Search the entries below for the string "автомобиль" and copy the lines that hold it.

-----

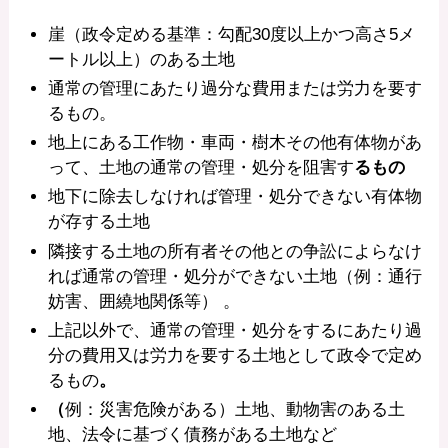
崖（政令定める基準：勾配30度以上かつ高さ5メ
ートル以上）のある土地
通常の管理にあたり過分な費用または労力を要す
るもの。
地上にある工作物・車両・樹木その他有体物があ
って、土地の通常の管理・処分を阻害す
るもの
地下に除去しなければ管理・処分できない有体物
が存する土地
隣接する土地の所有者その他との争訟によらなけ
れば通常の管理・処分ができない土地（例：通行
妨害、囲繞地関係等） 。
上記以外で、通常の管理・処分をするにあたり過
分の費用又は労力を要する土地として政令で定め
るもの
。
（
例：災害危険がある）土地、動物害のある土
地、法令に基づく債務がある土地など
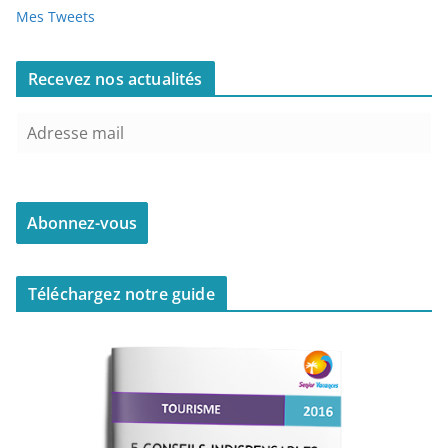
Mes Tweets
Recevez nos actualités
Téléchargez notre guide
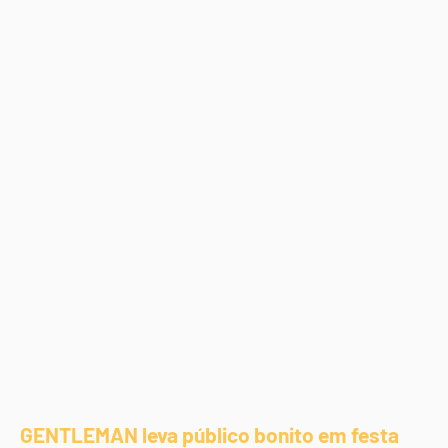
GENTLEMAN leva público bonito em festa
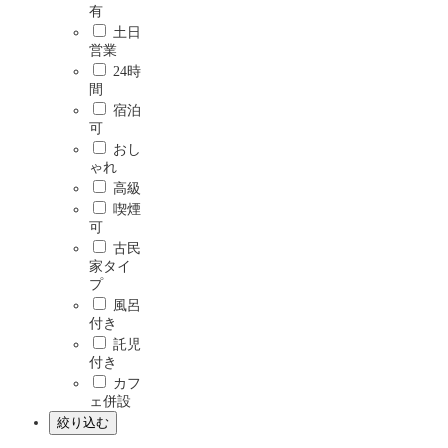
有
土日
営業
24時
間
宿泊
可
おし
ゃれ
高級
喫煙
可
古民
家タイ
プ
風呂
付き
託児
付き
カフ
ェ併設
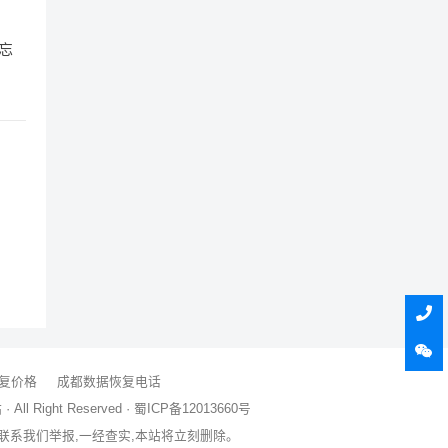
忘
复价格
成都数据恢复电话
All Right Reserved ·
蜀ICP备12013660号
联系我们举报,一经查实,本站将立刻删除。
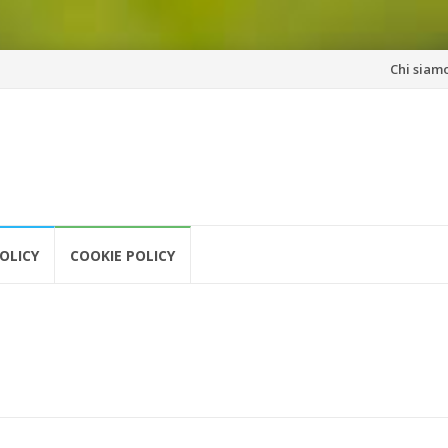
Vai
Chi siam
al
contenuto
OLICY
COOKIE POLICY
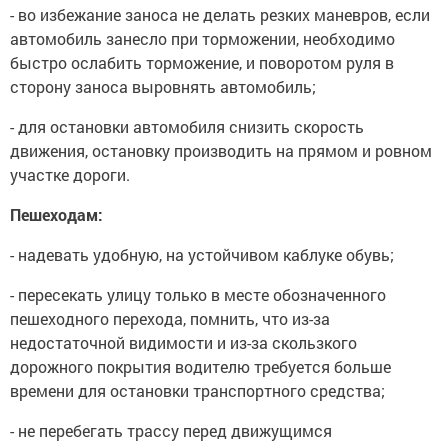
- во избежание заноса не делать резких маневров, если
автомобиль занесло при торможении, необходимо
быстро ослабить торможение, и поворотом руля в
сторону заноса выровнять автомобиль;
- для остановки автомобиля снизить скорость
движения, остановку производить на прямом и ровном
участке дороги.
Пешеходам:
- надевать удобную, на устойчивом каблуке обувь;
- пересекать улицу только в месте обозначенного
пешеходного перехода, помнить, что из-за
недостаточной видимости и из-за скользкого
дорожного покрытия водителю требуется больше
времени для остановки транспортного средства;
- не перебегать трассу перед движущимся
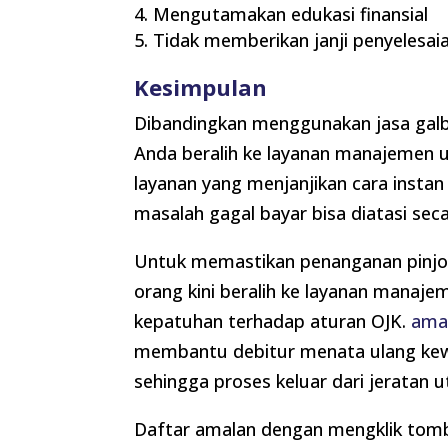
Mengutamakan edukasi finansial
Tidak memberikan janji penyelesaia
Kesimpulan
Dibandingkan menggunakan jasa galbay 
Anda beralih ke layanan manajemen ut
layanan yang menjanjikan cara instan
masalah gagal bayar bisa diatasi sec
Untuk memastikan penanganan pinjo
orang kini beralih ke layanan mana
kepatuhan terhadap aturan OJK.
ama
membantu debitur menata ulang kewa
sehingga proses keluar dari jeratan 
Daftar amalan dengan mengklik tomb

-----

# Output below
автомобиль занесло при торможении, необходимо
сторону заноса выровнять автомобиль;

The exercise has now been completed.